Polemik tersebut dimulai dari unggahan Facebook yang ditulis oleh Profesor Riset Astronomi dan Astrofisika Badan Riset dan Inovasi Nasional, Thomas Djamaluddin. Beliau menyebut bahwa Muhammadiyah tidak taat dengan keputusan pemerintah terkait penetapan awal Syawal 1444 Hijriyah, dan juga menyinggung permintaan jamaah Muhammadiyah untuk bisa mendapatkan fasilitas shalat Idul Fitri. Kemudian unggahan tersebut dikomentari Andi Pangerang Hasanuddin yang berisi ujaran kebencian berupa penghalalan darah warga Muhammadiyah, yang akhirnya membuat kegaduhan tersebut berbuntut panjang hingga dilaporkan ke polisi. Komentar Andi dan Thomas dianggap menimbulkan rasa kebencian dan permusuhan terhadap individu atau kelompok tertentu berdasarkan SARA.

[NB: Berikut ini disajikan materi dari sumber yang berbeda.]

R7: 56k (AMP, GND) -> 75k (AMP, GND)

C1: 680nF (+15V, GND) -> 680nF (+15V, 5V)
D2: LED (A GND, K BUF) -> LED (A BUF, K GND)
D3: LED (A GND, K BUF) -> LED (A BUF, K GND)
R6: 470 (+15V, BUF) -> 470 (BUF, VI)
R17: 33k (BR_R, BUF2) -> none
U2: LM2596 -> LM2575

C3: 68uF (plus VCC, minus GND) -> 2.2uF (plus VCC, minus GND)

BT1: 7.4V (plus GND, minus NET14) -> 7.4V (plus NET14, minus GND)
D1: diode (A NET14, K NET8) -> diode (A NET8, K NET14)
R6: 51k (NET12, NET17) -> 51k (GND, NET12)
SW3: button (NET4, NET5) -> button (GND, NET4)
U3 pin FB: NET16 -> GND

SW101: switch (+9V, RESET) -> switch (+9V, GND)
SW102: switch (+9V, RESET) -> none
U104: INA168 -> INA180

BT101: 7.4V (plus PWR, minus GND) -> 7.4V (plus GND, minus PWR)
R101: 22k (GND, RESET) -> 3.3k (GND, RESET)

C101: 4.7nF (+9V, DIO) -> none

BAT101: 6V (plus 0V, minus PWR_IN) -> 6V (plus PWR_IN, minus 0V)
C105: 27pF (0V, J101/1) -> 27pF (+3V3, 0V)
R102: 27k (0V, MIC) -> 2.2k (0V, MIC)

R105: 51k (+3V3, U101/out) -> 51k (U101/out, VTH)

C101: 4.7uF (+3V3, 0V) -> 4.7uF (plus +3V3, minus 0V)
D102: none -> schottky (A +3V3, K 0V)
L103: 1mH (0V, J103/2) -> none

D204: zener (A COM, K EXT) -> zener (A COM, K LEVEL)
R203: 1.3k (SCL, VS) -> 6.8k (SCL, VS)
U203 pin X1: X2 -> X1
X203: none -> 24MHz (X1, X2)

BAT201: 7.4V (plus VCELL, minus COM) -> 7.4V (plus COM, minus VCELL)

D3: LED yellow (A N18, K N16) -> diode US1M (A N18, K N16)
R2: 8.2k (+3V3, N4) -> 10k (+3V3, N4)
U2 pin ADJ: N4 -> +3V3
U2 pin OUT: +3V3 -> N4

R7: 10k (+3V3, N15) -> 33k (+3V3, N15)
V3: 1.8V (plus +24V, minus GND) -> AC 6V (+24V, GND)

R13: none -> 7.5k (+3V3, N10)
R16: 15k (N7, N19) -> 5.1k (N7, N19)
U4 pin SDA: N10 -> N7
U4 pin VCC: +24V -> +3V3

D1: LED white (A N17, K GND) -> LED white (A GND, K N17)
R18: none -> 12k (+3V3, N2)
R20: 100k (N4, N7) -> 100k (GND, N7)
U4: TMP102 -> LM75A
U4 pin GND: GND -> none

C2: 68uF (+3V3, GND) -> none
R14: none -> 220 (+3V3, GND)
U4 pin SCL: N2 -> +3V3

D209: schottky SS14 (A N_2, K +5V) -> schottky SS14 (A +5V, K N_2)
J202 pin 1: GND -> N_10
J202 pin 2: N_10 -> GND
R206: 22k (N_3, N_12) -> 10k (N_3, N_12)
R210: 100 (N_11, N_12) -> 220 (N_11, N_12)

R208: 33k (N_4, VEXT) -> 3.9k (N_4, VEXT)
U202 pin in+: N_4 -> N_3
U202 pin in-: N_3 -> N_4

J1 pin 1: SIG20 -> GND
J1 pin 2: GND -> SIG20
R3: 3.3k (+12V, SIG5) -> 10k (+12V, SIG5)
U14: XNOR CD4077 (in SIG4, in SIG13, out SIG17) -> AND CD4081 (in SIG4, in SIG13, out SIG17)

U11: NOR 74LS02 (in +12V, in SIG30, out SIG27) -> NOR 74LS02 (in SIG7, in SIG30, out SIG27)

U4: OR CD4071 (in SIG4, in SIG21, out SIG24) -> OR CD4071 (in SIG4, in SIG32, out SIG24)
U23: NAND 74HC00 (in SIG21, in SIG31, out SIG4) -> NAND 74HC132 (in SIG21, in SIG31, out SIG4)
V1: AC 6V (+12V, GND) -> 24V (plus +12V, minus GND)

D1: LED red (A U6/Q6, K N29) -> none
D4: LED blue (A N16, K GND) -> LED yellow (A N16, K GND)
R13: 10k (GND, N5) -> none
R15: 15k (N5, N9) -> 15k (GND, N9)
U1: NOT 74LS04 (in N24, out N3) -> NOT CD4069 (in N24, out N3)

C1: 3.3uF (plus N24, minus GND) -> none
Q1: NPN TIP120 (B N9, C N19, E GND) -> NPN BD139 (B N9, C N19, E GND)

Namun Pimpinan Pusat (PP) Muhammadiyah tak ambil pusing dengan pernyataan Andi Pangerang Hasanuddin. Mengutip dari ketua Pimpinan Pusat (PP) Muhammadiyah, Dadang Kahmad, beliau meminta warga Muhammadiyah tetap bersikap bijak dan tidak terpancing dengan cemoohan, sinisme, tudingan, dan hujatan dari Andi Pangerang Hasanuddin. Menurut Dadang Kahmad, Muhammadiyah sudah sering mendapatkan pengalaman negatif, seperti pernah dituding kafir saat K. H. Ahmad Dahlan memelopori arah kiblat yang benar secara syariat Islam.
Karena kasus yang telah menjadi buah bibir di kalangan masyarakat, Thomas Djamaluddin akhirnya meminta maaf ke jamaah Muhammadiyah atas kegaduhan yang diperbuatnya dengan Andi Pangerang Hasanuddin. Beliau menjelaskan, komentarnya semata-mata ditujukan sebagai kritik berlandaskan ilmu astronomi yang dipelajarinya. Mengutip dari pernyataan Thomas bahwa beliau tidak mempunyai kebencian dan kedengkian terhadap Muhammadiyah, hanya saja beliau mendorong perubahan untuk bersama-sama untuk mewujudkan kesatuan umat secara nasional.
Padahal ini bukan pertama kalinya lebaran antara Muhammadiyah dan pemerintah jatuh di hari yang berbeda, tetapi masih saja diperdebatkan dan dipermasalahkan.Â
Sebenarnya perbedaan tidak seharusnya menjadi masalah yang dapat menimbulkan perpecahan di antara kalangan masyarakat. Justru dengan adanya perbedaan tersebut memberikan pemahaman mendalam bagi umat islam bahwa ilmu itu sangat luas. Dari perbedaan itulah masyarakat dapat belajar bertenggang rasa dan bertoleransi sebab setiap keputusan yang diambil baik lebaran di Hari Jumat ataupun lebaran di Hari Sabtu, sama-sama mempunyai dasar keilmuan dan landasan dalam menetapkannya.